If Tuesday’s scene was chaotic, Williams said he didn’t have time to notice. He yelled for the manager to call 911 and get the automatic defibrillator (AED).

“I remember looking down and starting CPR, mouth to mouth, the compressions and then hooking the AED up,” Williams said. “That’s the worst part, because it takes 15 seconds to analyze and you’re just sitting there waiting.”

The machine finally said “shock advised” and Williams administered the shock, then went back to CPR. On the third set, he heard Berger gurgle a bit and then he blew another really hard breath into him.

“As I pulled up, I actually saw the pulse in his carotid artery before I felt it,” Williams said.

Only afterward, when he tried to call the head trainer, did he realize how traumatic the situation was.
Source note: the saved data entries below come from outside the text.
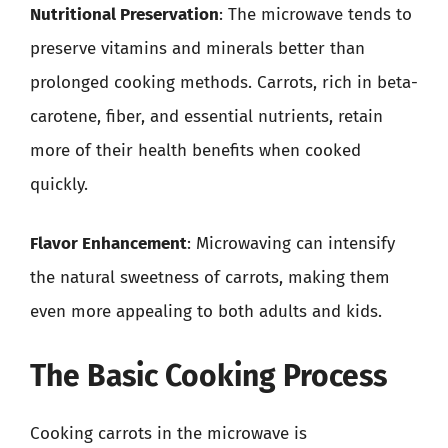
Nutritional Preservation
: The microwave tends to
preserve vitamins and minerals better than
prolonged cooking methods. Carrots, rich in beta-
carotene, fiber, and essential nutrients, retain
more of their health benefits when cooked
quickly.
Flavor Enhancement
: Microwaving can intensify
the natural sweetness of carrots, making them
even more appealing to both adults and kids.
The Basic Cooking Process
Cooking carrots in the microwave is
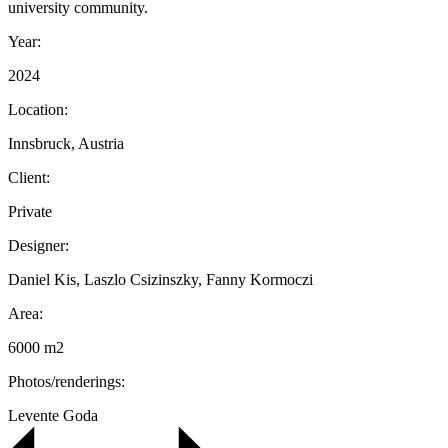
university community.
Year:
2024
Location:
Innsbruck, Austria
Client:
Private
Designer:
Daniel Kis, Laszlo Csizinszky, Fanny Kormoczi
Area:
6000 m2
Photos/renderings:
Levente Goda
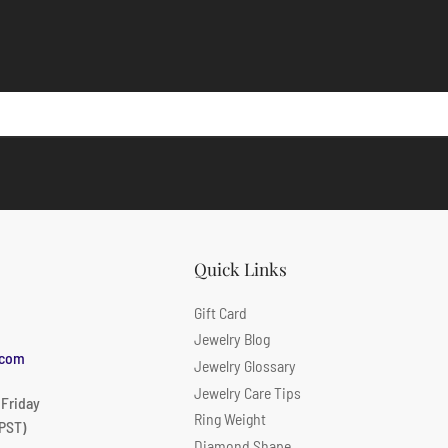
Quick Links
Gift Card
Jewelry Blog
.com
Jewelry Glossary
Jewelry Care Tips
 Friday
Ring Weight
PST)
Diamond Shape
The phone was ringing and ringing but no one answered. Williams finally realized he had dialed 10 random digits and that his hands were shaking.

“Afterward the adrenaline got there, but fortunately that was afterward,” Williams said.
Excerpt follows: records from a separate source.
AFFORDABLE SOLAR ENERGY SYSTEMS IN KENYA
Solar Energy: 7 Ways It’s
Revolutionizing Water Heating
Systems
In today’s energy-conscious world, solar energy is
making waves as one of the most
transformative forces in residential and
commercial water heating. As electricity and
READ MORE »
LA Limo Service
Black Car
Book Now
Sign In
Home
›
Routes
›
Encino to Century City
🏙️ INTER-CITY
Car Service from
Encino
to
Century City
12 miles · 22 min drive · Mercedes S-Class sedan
Berger still doesn’t remember any of that, only practicing defense in preparation for the rivalry game, then feeling dizzy as if he had stood up too fast.

“One of my teammates made a shot in my face when I was guarding him and I was kind of upset about it,” he recalled Saturday.

Four days later, he looked forward to a reunion with the rest of his teammates, who will be wearing “12″ patches on the jerseys. First, he wanted a nap.

“I can’t explain everything. It’s just a miracle,” said Danny Berger, his left arm in a sling to protect the miniature defibrillator installed so doctors can monitor his heart remotely should there be any further problems.

Doctors cannot fully explain what caused the 22-year-old to collapse but said he was born with a tendency for this to happen because of his heart having two to three extra beats, according to Dr. Jared Brunch of the Intermountain Medical Center, where he was transported Tuesday via medical helicopter.

The elder Berger said Brunch told him Brunch is much more likely to have a heart attack than Danny and that Danny is less likely to have a problem than anybody on the team because of the defibrillator.

The starting forward remains hopeful he will play again but is taking it day by day. Six weeks is the earliest he can get back out on the court.

“I just have to trust the experts,” Brian Berger said.

Danny’s mom is a little less enthusiastic.

“She just wants me to be in the library for the rest of my life,” Danny joked.

All were grateful to be in Logan, getting ready to watch a basketball game with their son.

“There’s literally dozens of people who have played a role in this whole process just in these last four days,” Brian Berger said. “And every single person has done the exact right thing that they needed to do, starting with Mike. … If it hadn’t been for Mike and the quick response … I’ve got nothing but gratitude.

“Four days ago we didn’t know what was going to happen, and (Friday) Danny was walking on the treadmill. When you have something like this happen, it’s that time period where it’s either fatal or not, or brain damage or not.”

Danny, though he doesn’t remember Williams at his side Tuesday, was glad to have him there Saturday during a news conference before the game against Western Oregon.

“I tried to tell the doctor that I want (Williams) to be my personal defibrillator but they didn’t buy it, they had to put one in there,” Danny Berger said. “I owe Mike a lot. I can’t ever pay him back. He’s one of the smartest guys I know, and a life-long friend.”